Developmentalism and unfulfilled promises
The reduction of people and of nature in the "third world" to
their economic potential, the reduction of peoples' material and
meta-material aspirations to quantified "needs" defined by experts in
the offices of local or foreign capital cities lead to mal-development,
worse to the obsession with "developmentalism" (Akpokavie. Participants
define it as based on a perverse logic of growth, productivism,
individualism, accumulation, profit-maximization.
Dependency-creating technology, artificial and narrow-issue
credit schemes and crop-specialization characterize rural policies
enforced on Ghanaian farmers. The effort to transform the peasantry
(considered as backward, conservative, incapable or unwilling) by
breaking down their "affective ties" (G. Hyden's "Economy of Affection"
describing how African farmers value human relations as much as
profit), the strategies to turn them into market-oriented
entrepreneurial farmers capable to dominate (not just adapt to) their
environment is severely criticized. A sharp contrast exists between the
"dominant logic of development" and the "peasants strategy of
development".
The Ghanaian country side is riddled with dashed hopes and
unfulfilled promises of the eldorado of development.
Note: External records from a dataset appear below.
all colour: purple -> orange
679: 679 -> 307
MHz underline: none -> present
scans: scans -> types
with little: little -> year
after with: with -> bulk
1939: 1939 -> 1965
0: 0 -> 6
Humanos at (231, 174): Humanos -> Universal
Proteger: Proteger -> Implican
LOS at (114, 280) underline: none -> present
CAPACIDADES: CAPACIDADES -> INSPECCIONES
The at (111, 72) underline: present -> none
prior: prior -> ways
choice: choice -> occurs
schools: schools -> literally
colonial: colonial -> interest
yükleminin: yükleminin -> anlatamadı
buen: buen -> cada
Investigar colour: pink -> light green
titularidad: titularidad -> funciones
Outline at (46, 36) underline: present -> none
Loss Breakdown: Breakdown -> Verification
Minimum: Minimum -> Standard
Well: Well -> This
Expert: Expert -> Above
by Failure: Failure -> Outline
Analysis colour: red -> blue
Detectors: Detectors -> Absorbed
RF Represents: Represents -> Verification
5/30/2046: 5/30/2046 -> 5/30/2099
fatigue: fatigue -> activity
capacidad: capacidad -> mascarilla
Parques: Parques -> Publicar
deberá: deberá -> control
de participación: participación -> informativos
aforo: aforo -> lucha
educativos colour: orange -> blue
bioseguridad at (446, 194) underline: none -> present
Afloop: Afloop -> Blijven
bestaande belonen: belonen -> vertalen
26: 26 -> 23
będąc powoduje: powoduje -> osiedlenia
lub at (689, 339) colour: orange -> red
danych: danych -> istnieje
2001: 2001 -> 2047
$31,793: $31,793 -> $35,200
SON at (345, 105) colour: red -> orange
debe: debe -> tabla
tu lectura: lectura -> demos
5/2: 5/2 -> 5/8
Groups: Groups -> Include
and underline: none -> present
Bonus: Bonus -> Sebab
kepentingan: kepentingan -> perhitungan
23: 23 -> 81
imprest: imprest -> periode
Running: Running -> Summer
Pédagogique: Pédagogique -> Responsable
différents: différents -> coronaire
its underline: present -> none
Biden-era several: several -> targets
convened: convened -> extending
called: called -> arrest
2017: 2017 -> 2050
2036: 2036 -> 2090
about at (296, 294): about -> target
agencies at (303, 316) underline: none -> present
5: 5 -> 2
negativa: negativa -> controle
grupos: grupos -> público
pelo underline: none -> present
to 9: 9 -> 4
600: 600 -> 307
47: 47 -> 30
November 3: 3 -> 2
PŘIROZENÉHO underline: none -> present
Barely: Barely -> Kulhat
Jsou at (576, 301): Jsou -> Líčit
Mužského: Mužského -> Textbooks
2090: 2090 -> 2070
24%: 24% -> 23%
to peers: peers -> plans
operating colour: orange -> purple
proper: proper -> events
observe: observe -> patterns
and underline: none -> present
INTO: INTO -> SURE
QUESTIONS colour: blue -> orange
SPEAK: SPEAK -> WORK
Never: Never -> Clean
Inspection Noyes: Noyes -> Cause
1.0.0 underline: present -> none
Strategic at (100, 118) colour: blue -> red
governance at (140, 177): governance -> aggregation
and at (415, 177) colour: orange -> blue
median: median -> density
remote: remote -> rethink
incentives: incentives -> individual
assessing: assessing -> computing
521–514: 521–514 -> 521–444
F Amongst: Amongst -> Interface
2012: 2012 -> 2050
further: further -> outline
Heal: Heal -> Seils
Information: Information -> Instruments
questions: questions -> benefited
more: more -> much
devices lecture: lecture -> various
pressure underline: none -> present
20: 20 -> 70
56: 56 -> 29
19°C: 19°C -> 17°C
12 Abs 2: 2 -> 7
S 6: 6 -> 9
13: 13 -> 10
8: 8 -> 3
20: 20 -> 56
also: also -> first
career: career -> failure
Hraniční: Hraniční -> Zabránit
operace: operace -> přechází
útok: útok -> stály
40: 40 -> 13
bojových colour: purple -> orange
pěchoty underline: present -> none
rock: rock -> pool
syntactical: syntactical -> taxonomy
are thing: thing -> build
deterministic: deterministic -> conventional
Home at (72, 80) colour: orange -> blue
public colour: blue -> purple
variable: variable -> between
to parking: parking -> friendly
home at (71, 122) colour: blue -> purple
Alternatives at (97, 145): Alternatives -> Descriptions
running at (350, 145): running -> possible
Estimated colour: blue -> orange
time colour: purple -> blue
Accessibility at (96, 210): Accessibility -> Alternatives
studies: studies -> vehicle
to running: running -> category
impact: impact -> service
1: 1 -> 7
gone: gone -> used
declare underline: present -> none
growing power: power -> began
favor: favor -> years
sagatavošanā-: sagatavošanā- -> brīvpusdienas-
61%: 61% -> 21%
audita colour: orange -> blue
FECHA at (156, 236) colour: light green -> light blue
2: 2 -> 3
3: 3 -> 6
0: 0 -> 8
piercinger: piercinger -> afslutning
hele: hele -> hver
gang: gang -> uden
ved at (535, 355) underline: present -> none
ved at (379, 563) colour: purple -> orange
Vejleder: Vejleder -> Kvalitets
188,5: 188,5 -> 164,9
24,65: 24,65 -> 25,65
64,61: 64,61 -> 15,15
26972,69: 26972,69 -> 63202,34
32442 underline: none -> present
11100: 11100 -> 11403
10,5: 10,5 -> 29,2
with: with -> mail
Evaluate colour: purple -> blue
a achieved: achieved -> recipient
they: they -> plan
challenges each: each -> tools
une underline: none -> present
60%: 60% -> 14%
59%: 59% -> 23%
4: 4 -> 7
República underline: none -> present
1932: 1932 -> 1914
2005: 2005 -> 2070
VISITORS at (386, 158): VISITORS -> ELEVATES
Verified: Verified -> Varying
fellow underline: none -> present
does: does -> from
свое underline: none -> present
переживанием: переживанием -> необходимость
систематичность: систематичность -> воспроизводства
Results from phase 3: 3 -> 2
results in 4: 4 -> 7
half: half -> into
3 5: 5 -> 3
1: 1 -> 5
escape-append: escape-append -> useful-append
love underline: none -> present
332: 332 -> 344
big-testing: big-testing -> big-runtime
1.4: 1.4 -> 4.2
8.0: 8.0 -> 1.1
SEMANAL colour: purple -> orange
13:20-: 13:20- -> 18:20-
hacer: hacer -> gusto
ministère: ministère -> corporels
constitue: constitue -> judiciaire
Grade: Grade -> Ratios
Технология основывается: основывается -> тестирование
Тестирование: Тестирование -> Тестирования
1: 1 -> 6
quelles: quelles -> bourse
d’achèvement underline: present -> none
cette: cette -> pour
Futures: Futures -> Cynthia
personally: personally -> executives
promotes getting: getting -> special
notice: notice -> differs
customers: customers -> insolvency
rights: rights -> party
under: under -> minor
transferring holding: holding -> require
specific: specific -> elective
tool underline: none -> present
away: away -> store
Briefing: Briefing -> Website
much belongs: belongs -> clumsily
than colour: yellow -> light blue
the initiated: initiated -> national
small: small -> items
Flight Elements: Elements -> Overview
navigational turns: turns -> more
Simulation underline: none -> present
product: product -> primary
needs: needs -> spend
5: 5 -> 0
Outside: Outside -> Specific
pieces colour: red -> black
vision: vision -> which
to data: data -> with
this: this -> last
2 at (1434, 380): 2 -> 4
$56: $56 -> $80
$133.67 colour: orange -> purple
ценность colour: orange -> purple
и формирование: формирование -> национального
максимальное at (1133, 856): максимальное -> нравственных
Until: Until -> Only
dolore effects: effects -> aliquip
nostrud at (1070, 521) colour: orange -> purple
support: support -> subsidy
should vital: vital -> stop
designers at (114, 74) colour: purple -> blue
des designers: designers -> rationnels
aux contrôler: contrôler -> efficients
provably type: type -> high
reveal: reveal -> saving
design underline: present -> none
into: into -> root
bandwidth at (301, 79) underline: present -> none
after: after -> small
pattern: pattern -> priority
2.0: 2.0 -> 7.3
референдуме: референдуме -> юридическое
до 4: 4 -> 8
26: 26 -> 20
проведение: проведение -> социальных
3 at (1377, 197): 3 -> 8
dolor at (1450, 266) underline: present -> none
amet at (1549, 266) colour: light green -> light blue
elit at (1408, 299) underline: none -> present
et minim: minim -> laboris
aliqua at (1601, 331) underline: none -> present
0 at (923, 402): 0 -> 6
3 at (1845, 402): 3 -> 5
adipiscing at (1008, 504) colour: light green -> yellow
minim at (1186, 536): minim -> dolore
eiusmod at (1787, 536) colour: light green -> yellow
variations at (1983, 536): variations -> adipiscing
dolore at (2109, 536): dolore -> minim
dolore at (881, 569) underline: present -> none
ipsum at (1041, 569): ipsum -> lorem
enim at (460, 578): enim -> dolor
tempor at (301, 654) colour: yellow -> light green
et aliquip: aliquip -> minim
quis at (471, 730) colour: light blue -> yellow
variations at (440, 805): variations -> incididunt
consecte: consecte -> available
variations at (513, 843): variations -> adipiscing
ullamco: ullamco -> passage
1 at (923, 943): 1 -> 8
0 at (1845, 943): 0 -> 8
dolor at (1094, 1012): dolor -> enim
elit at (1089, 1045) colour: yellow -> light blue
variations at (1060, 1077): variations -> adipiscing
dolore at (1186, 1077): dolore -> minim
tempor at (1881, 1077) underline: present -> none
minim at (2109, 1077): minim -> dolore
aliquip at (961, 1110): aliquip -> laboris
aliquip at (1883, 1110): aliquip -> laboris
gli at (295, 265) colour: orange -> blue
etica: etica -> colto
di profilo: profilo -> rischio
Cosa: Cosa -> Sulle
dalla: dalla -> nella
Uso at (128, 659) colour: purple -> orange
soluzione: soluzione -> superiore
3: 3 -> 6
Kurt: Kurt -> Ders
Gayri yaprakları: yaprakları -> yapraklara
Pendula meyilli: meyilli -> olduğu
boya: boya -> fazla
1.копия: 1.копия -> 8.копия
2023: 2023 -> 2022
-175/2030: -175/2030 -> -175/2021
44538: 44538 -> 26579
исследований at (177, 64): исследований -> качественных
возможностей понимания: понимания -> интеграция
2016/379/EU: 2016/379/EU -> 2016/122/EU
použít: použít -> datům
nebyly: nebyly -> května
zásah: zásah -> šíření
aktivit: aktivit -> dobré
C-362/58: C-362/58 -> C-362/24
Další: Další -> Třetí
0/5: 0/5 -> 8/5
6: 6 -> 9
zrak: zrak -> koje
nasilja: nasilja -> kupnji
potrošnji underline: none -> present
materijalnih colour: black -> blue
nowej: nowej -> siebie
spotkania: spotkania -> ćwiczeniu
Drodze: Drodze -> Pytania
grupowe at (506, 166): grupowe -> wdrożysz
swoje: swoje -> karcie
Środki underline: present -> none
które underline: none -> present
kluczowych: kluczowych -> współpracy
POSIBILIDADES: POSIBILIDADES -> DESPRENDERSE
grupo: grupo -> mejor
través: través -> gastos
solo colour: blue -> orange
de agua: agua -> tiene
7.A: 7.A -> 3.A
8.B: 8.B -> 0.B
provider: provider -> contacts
Most have laid the
blame of these failures on the peasantry. Yet, peasants have rarely
conceived these development programmes. The model of economistic
development and the culture underpinning it is taken for granted as
being in the best interest of the peasantry. In actual fact, colonial
and post-colonial policies are often to blame for imposing a
dis-embedded type of "development". Development strategies subverted
the peasants mode of production by trying to transform them into cash
crop producers for export.
State farms, development projects, resettlement schemes,
rural colonization, all of these sophisticated novelties amounted to
one major characteristic : the economic profit-oriented aspect of
production was divorced from its social and cultural aspects. Peasants
were and still are to be either transformed into producers of
commodities or ignored and marginalized. Not a peasant-model of
agriculture is sought after, but agrarian "modernisation" through
intensive agricultural development, restructuring of the articulation
between agriculture and industry making the former subservient to the
latter, imposition of social relations of production compatible with a
technocratic high-yield productivism.
Subjects not objects of development
This analysis leads to a new explanation of the enduring
material poverty in much of the African continent.
Material poverty is the result of a deep conflict between
experts claiming "you-can-be-like-us" and the deep need for identity,
autonomy, dignity and human agency. People want to be actors : subjects
not objects of "development". Rather than try to recolonise Africa
- which would mean the re-imposition of the failed recipes of the past
-, Africa should be allowed to find its own way, released at long last
from eurocentric philosophies and value systems (CARMEN).